Bond backed away from the moray’s hole and put his feet to the ground. He took off his mask. He said to Mr Krest, who was standing gazing impatiently at him through his goggles: ‘Yes, that’s it all right. Better move quietly away from here. He won’t go away unless he’s frightened. These reef-fish stick pretty well to the same pastures.’
Mr Krest pulled off his mask. ‘Goddam, I found it!’ he said reverently. ‘Well, goddam I did.’ He slowly followed Bond to the shore.
Fidele Barbey was waiting for them. Mr Krest said boisterously: ‘Fido, I found that goddam fish. Me – Milton Krest. Whadya know about that? After you two goddam experts had been at it all morning. I just took that mask of yours – first time I ever put one on, mark you – and I walked out and found the goddam fish in fifteen minutes flat. Whadya say to that eh, Fido?’
‘That’s good, Mr Krest. That’s fine. Now how do we catch it?’
‘Aha.’ Mr Krest winked slowly. ‘I got just the ticket for that. Got it from a chemist friend of mine. Stuff called Rotenone. Made from derris root. What the natives fish with in Brazil. Just pour it in the water, where it’ll float over what you’re after, and it’ll get him as sure as eggs is eggs. Sort of poison. Constricts the blood vessels in their gills. Suffocates them. No effect on humans because no gills, see?’ Mr Krest turned to Bond. ‘Here, Jim. You go on out and keep watch. See the darned fish don’t vamoose. Fido and I’ll bring the stuff out there’ – he pointed up-current from the vital area. ‘I’ll let go the Rotenone when you say the word. It’ll drift down towards you. Right? But for lands sakes get the timing right. I’ve only got a five-gallon tin of this stuff. ’Kay?’
Bond said ‘All right,’ and walked slowly down and into the water. He swam lazily out to where he had stood before. Yes, everyone was still there, going about his business. The moray’s pointed head was back again at the edge of its hole, the langouste again queried him. In a minute, as if it had a rendezvous with Bond, the Hildebrand Rarity appeared. This time it swam up quite close to his face. It looked through the glass at his eyes and then, as if disturbed by what it had seen there, darted out of range. It played around among the rocks for a while and then went off into a mist.

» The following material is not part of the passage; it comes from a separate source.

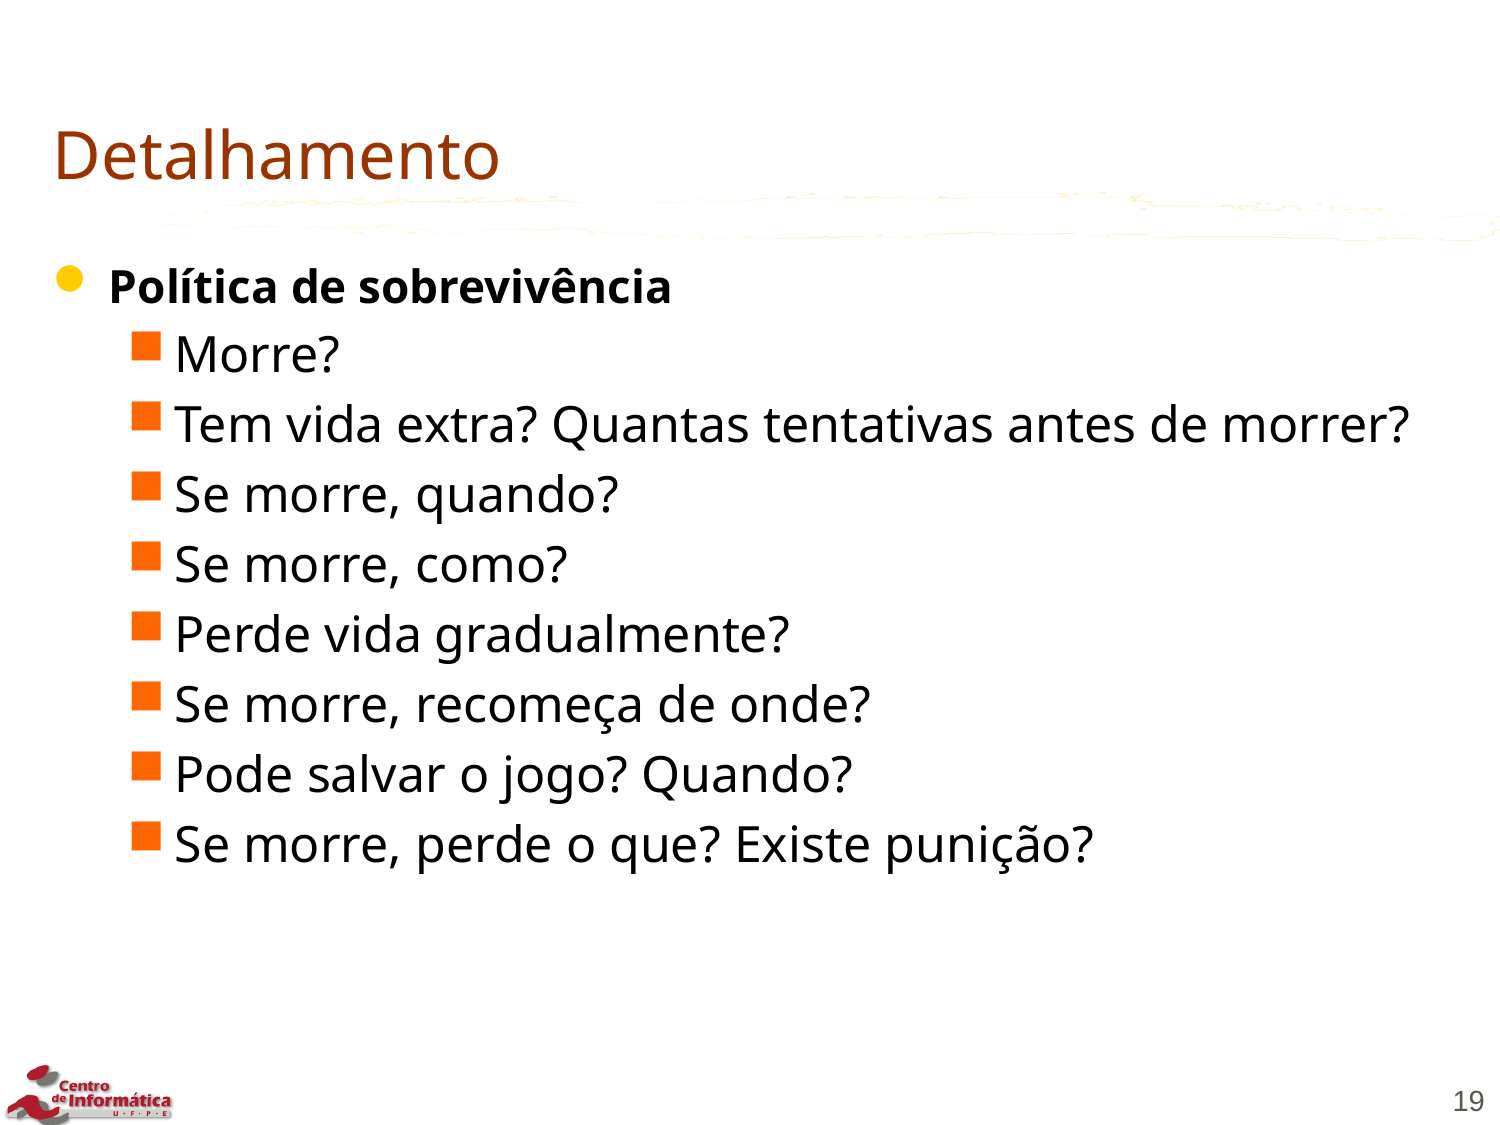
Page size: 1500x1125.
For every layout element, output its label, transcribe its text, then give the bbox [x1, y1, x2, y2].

Slowly the little underwater world within Bond’s vision began to take him for granted. A small octopus that had been camouflaged as a piece of coral revealed its presence and groped carefully down towards the sand. The blue and yellow langouste came a few steps out from under the rock, wondering about him. Some very small fish like minnows nibbled at his legs and toes, tickling. Bond broke a sea-egg for them and they darted to the better meal. Bond lifted his head. Mr Krest, holding the flat can, was twenty yards away to Bond’s right. He would soon begin pouring, when Bond gave the sign, so that the liquid would get a good wide spread over the surface.
‘Okay?’ called Mr Krest.
Bond shook his head. ‘I’ll raise my thumb when he’s back here. Then you’ll have to pour fast.’
‘Okay, Jim. You’re at the bomb-sight.’
Bond put his head down. There was the little community, everyone busied with his affairs. Soon, to get one fish that someone vaguely wanted in a museum five thousand miles away, a hundred, perhaps a thousand small people were going to die. When Bond gave the signal, the shadow of death would come down on the stream. How long would the poison last? How far would it travel on down the reef? Perhaps it would not be thousands but tens of thousands that would die.